I learned a good lesson from this. I had been going about things all wrong. Instead of suggesting, asking, or begging my husband to take a ballroom dance class with me, I should have simply signed us up for Jazzercise. Dancing would have been welcomed after that. I briefly considered telling him that I had done this, just to try it, but abandoned the idea quickly. He wouldn't have bought it. He knows my bladder wouldn't hold up to that kind of exercise.

Nevertheless, I have always been interested in dance, so when the Parkinson's Association of the Rockies decided to start a “Dance for Parkinson's” class in Denver, I was ready to sign up. Chris declined my offer to sign him up as well, out of the noble viewpoint that if he was to come, he would be taking up space that should go so someone else with Parkinson's. I accepted his noble excuse while noting the look of relief on his face.

Yesterday was the first class. I had looked forward to this ever since participating in the demonstration class last month.
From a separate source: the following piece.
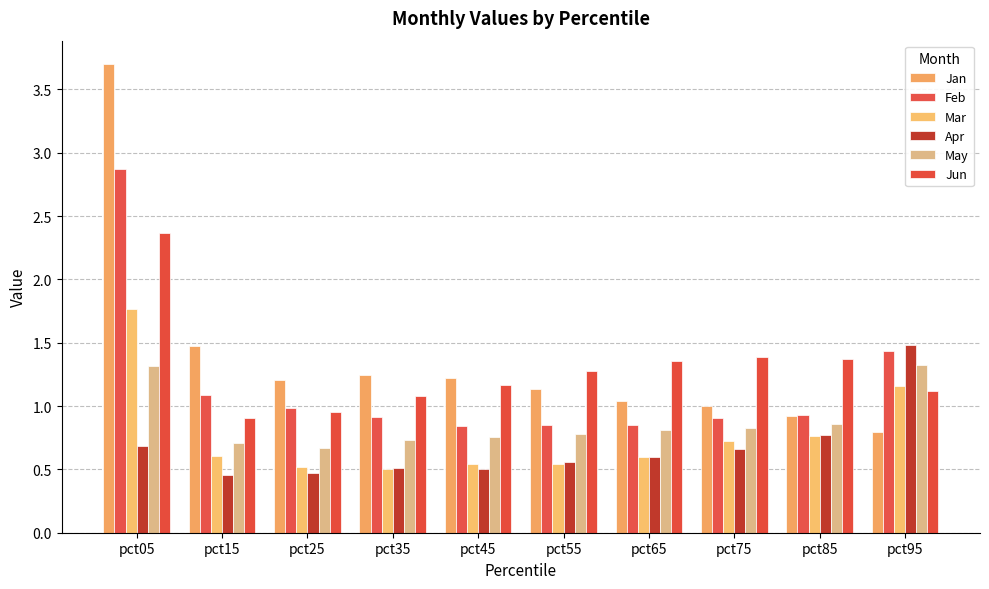

What is the approximate value of Feb at pct35?

0.9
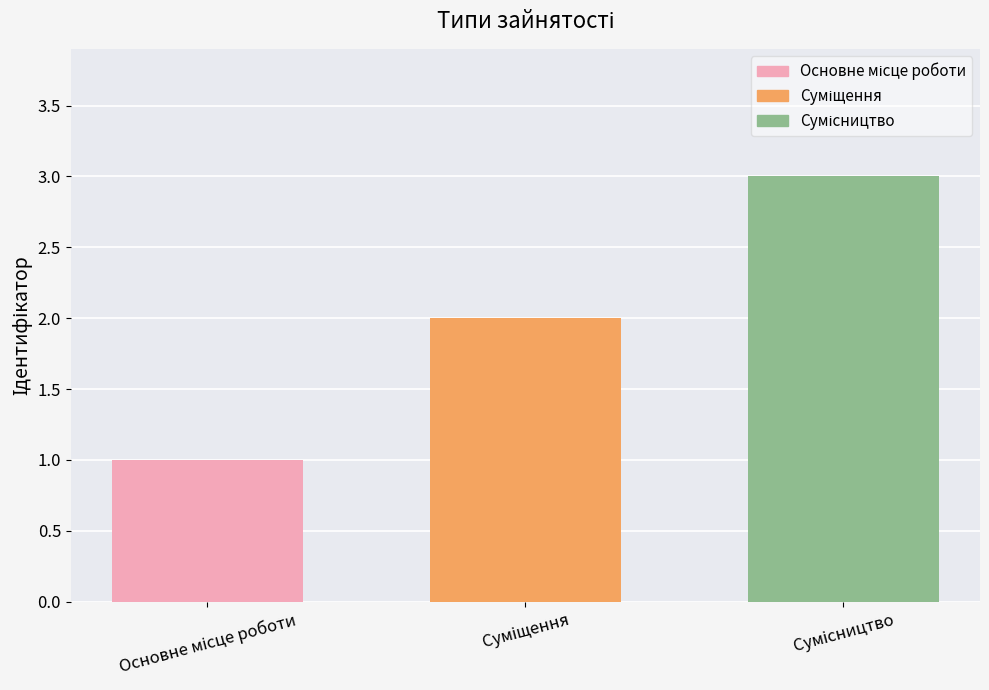

What is the value of the 2nd bar from the left?

2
Because parking was limited in the area, I had the brilliant idea that I could drive to our school and take the bus back and forth to the class, arriving back at school in plenty of time to take our daughter home. In theory, this was a good idea. The bus dropped me off right at the door of the Colorado Ballet. After an hour and a half of vigorous exercise and another bus ride, I walked the two blocks back to where I had parked the car. I swear that each of those blocks must have been at least a mile long. It was my triathlon: walk, ride the bus, dance, walk, ride the bus, walk again. My timing was a bit off but, all in all, I didn't do too badly.
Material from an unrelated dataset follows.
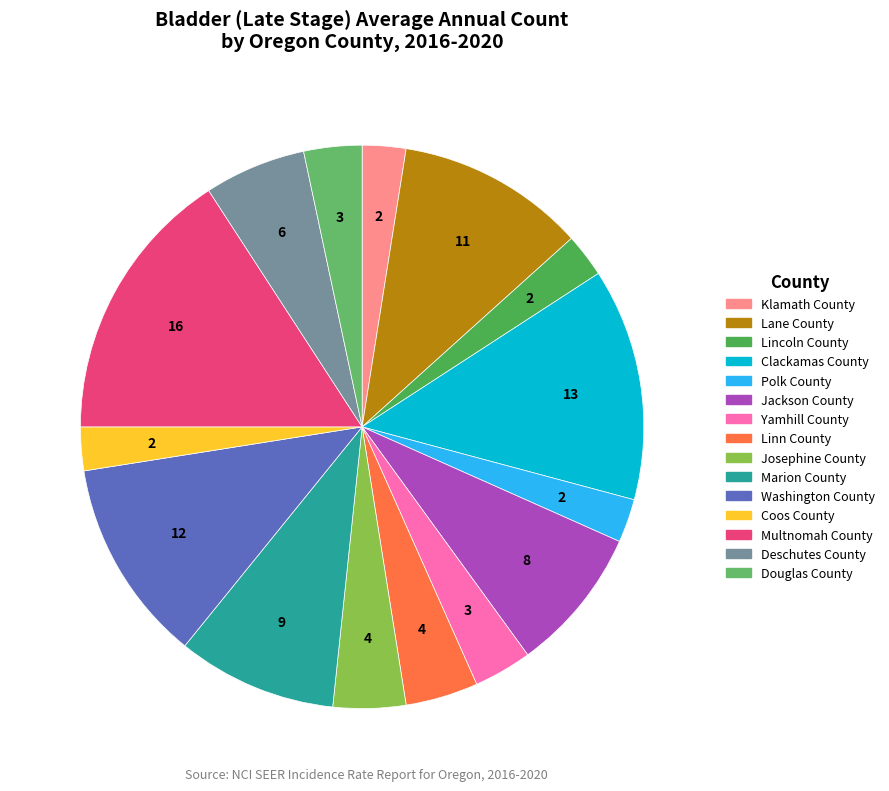

Is it true that Yamhill County is 3% of the pie?

True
The class itself was incredibly fun! I can't even tell you what all we did, mostly because I can't remember what the steps were called. Our teachers, Private Freeman and Sharon Wehner, are professional dancers and we had a lovely woman providing live music for our efforts. And effort it was. I learned a lot of things yesterday.

First of all, I learned that I function quite well from the waist up. Okay, I knew that already. I know right from left and my arms generally do what I ask them to do. My legs, on the other hand, have no interest at all in cooperating with me. They refuse to obey the simplest commands, especially if it entails knowing which is the right foot and which is the left; or it might have been that they were competing and each wanted to go first. It's not just a physical workout. It also requires that we pay attention to the other members of the group and how we are moving. I am proud to say I did not bump into anyone.

Then the music started and we danced from our chairs, behind our chairs, and then across the room. It didn't matter that we weren't perfect. I was moving to the music and I felt like a dancer! I credit the teachers for this. They treat us as though we are peers and they make it clear that our movements, even if they are limited, are beautiful to them. They didn't have to say this, it was obvious in every way they interacted with us. This could be another benefit of the class.  Maybe, just maybe, I'll start to see my movements as beautiful, too.

It's not surprising that the class is called “Rhythm and Grace”.